-------- Source records --------

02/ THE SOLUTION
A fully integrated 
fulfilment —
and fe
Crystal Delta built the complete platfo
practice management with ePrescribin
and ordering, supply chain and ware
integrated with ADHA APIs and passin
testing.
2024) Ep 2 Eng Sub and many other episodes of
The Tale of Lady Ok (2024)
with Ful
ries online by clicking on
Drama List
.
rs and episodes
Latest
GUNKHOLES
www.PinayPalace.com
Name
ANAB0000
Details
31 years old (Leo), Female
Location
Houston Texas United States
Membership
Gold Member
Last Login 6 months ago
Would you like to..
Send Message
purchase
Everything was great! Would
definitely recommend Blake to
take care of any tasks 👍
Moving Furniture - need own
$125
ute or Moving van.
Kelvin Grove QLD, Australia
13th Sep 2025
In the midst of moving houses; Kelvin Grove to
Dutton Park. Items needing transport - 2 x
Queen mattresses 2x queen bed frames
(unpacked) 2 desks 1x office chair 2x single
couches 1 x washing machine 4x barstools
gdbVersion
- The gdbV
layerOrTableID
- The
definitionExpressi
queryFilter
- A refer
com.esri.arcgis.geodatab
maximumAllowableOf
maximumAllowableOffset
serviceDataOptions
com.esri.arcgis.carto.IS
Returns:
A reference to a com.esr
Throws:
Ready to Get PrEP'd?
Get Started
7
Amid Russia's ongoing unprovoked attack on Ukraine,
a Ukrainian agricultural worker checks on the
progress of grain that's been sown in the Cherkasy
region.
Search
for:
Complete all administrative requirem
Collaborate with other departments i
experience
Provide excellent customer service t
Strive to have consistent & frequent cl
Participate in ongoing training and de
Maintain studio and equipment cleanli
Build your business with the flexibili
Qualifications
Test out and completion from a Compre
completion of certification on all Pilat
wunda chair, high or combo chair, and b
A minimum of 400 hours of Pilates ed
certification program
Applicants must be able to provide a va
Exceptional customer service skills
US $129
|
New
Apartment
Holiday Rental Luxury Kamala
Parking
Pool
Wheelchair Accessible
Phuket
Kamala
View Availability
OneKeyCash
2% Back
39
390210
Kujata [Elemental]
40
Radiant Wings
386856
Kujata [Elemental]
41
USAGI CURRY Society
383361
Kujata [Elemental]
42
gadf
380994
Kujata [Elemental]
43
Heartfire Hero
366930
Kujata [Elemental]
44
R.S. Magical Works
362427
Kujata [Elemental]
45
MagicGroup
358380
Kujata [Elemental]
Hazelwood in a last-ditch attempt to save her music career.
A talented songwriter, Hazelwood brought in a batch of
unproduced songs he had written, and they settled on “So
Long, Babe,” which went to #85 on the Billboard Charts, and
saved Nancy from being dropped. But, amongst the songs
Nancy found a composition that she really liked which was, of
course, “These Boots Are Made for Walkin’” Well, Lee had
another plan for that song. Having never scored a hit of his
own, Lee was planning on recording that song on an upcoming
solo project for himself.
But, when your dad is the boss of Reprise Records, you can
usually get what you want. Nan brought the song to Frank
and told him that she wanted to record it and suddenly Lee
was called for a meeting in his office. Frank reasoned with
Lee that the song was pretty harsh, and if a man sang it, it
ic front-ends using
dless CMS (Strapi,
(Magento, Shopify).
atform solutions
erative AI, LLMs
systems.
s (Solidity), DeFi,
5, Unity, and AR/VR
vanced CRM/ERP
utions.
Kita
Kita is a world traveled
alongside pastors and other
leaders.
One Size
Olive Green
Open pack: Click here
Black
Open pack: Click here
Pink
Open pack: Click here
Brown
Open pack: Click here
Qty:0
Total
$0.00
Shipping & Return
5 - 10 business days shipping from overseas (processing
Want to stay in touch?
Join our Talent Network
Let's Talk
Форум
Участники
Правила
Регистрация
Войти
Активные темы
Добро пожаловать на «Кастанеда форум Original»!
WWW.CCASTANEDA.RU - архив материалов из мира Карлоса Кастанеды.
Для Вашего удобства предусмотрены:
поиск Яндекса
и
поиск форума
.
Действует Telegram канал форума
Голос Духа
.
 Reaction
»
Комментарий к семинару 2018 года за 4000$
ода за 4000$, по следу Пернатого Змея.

--------

## What this task involves
Turn every line of the data above into a JSON list of strings, one string per line, and leave out any blank lines.

## Your solution
[
  "02/ THE SOLUTION",
  "A fully integrated ",
  "fulfilment —",
  "and fe",
  "Crystal Delta built the complete platfo",
  "practice management with ePrescribin",
  "and ordering, supply chain and ware",
  "integrated with ADHA APIs and passin",
  "testing.",
  "2024) Ep 2 Eng Sub and many other episodes of",
  "The Tale of Lady Ok (2024)",
  "with Ful",
  "ries online by clicking on",
  "Drama List",
  ".",
  "rs and episodes",
  "Latest",
  "GUNKHOLES",
  "www.PinayPalace.com",
  "Name",
  "ANAB0000",
  "Details",
  "31 years old (Leo), Female",
  "Location",
  "Houston Texas United States",
  "Membership",
  "Gold Member",
  "Last Login 6 months ago",
  "Would you like to..",
  "Send Message",
  "purchase",
  "Everything was great! Would",
  "definitely recommend Blake to",
  "take care of any tasks 👍",
  "Moving Furniture - need own",
  "$125",
  "ute or Moving van.",
  "Kelvin Grove QLD, Australia",
  "13th Sep 2025",
  "In the midst of moving houses; Kelvin Grove to",
  "Dutton Park. Items needing transport - 2 x",
  "Queen mattresses 2x queen bed frames",
  "(unpacked) 2 desks 1x office chair 2x single",
  "couches 1 x washing machine 4x barstools",
  "gdbVersion",
  "- The gdbV",
  "layerOrTableID",
  "- The",
  "definitionExpressi",
  "queryFilter",
  "- A refer",
  "com.esri.arcgis.geodatab",
  "maximumAllowableOf",
  "maximumAllowableOffset",
  "serviceDataOptions",
  "com.esri.arcgis.carto.IS",
  "Returns:",
  "A reference to a com.esr",
  "Throws:",
  "Ready to Get PrEP'd?",
  "Get Started",
  "7",
  "Amid Russia's ongoing unprovoked attack on Ukraine,",
  "a Ukrainian agricultural worker checks on the",
  "progress of grain that's been sown in the Cherkasy",
  "region.",
  "Search",
  "for:",
  "Complete all administrative requirem",
  "Collaborate with other departments i",
  "experience",
  "Provide excellent customer service t",
  "Strive to have consistent & frequent cl",
  "Participate in ongoing training and de",
  "Maintain studio and equipment cleanli",
  "Build your business with the flexibili",
  "Qualifications",
  "Test out and completion from a Compre",
  "completion of certification on all Pilat",
  "wunda chair, high or combo chair, and b",
  "A minimum of 400 hours of Pilates ed",
  "certification program",
  "Applicants must be able to provide a va",
  "Exceptional customer service skills",
  "US $129",
  "|",
  "New",
  "Apartment",
  "Holiday Rental Luxury Kamala",
  "Parking",
  "Pool",
  "Wheelchair Accessible",
  "Phuket",
  "Kamala",
  "View Availability",
  "OneKeyCash",
  "2% Back",
  "39",
  "390210",
  "Kujata [Elemental]",
  "40",
  "Radiant Wings",
  "386856",
  "Kujata [Elemental]",
  "41",
  "USAGI CURRY Society",
  "383361",
  "Kujata [Elemental]",
  "42",
  "gadf",
  "380994",
  "Kujata [Elemental]",
  "43",
  "Heartfire Hero",
  "366930",
  "Kujata [Elemental]",
  "44",
  "R.S. Magical Works",
  "362427",
  "Kujata [Elemental]",
  "45",
  "MagicGroup",
  "358380",
  "Kujata [Elemental]",
  "Hazelwood in a last-ditch attempt to save her music career.",
  "A talented songwriter, Hazelwood brought in a batch of",
  "unproduced songs he had written, and they settled on “So",
  "Long, Babe,” which went to #85 on the Billboard Charts, and",
  "saved Nancy from being dropped. But, amongst the songs",
  "Nancy found a composition that she really liked which was, of",
  "course, “These Boots Are Made for Walkin’” Well, Lee had",
  "another plan for that song. Having never scored a hit of his",
  "own, Lee was planning on recording that song on an upcoming",
  "solo project for himself.",
  "But, when your dad is the boss of Reprise Records, you can",
  "usually get what you want. Nan brought the song to Frank",
  "and told him that she wanted to record it and suddenly Lee",
  "was called for a meeting in his office. Frank reasoned with",
  "Lee that the song was pretty harsh, and if a man sang it, it",
  "ic front-ends using",
  "dless CMS (Strapi,",
  "(Magento, Shopify).",
  "atform solutions",
  "erative AI, LLMs",
  "systems.",
  "s (Solidity), DeFi,",
  "5, Unity, and AR/VR",
  "vanced CRM/ERP",
  "utions.",
  "Kita",
  "Kita is a world traveled",
  "alongside pastors and other",
  "leaders.",
  "One Size",
  "Olive Green",
  "Open pack: Click here",
  "Black",
  "Open pack: Click here",
  "Pink",
  "Open pack: Click here",
  "Brown",
  "Open pack: Click here",
  "Qty:0",
  "Total",
  "$0.00",
  "Shipping & Return",
  "5 - 10 business days shipping from overseas (processing",
  "Want to stay in touch?",
  "Join our Talent Network",
  "Let's Talk",
  "Форум",
  "Участники",
  "Правила",
  "Регистрация",
  "Войти",
  "Активные темы",
  "Добро пожаловать на «Кастанеда форум Original»!",
  "WWW.CCASTANEDA.RU - архив материалов из мира Карлоса Кастанеды.",
  "Для Вашего удобства предусмотрены:",
  "поиск Яндекса",
  "и",
  "поиск форума",
  ".",
  "Действует Telegram канал форума",
  "Голос Духа",
  ".",
  " Reaction",
  "»",
  "Комментарий к семинару 2018 года за 4000$",
  "ода за 4000$, по следу Пернатого Змея."
]